ACTIVITY —
Where in the data below does the word "können" appear? Copy each line that holds it.

++++

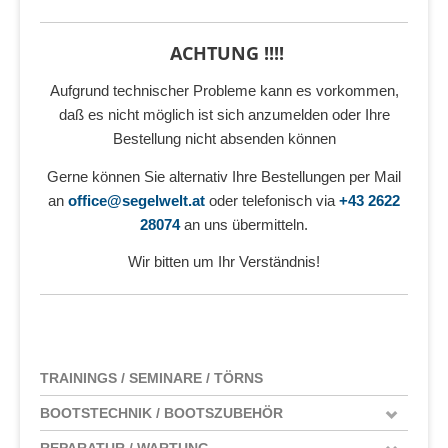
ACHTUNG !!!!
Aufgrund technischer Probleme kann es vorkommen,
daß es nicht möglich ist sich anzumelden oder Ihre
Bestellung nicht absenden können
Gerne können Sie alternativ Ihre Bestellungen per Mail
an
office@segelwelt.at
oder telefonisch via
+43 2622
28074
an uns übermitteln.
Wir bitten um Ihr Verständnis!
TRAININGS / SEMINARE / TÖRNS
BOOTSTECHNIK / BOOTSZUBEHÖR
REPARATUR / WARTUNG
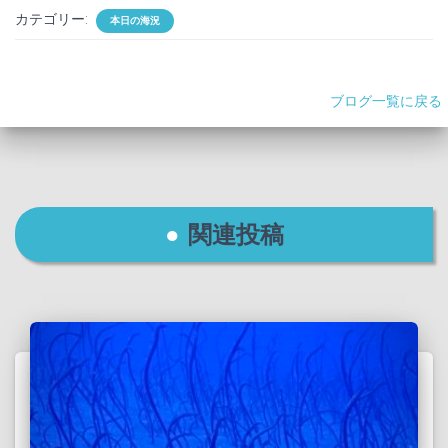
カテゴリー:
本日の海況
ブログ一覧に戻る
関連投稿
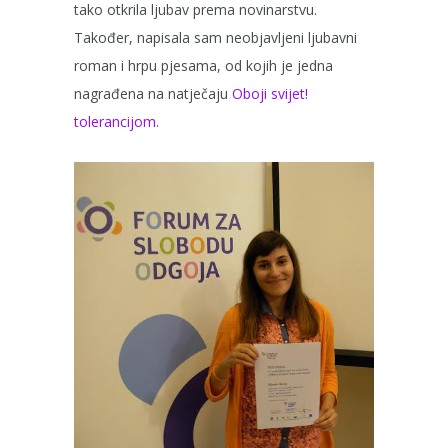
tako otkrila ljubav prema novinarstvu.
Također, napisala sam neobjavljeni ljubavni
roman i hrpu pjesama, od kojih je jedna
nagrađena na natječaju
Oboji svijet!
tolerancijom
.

++++

RESULT —
Bestellung nicht absenden können
Gerne können Sie alternativ Ihre Bestellungen per Mail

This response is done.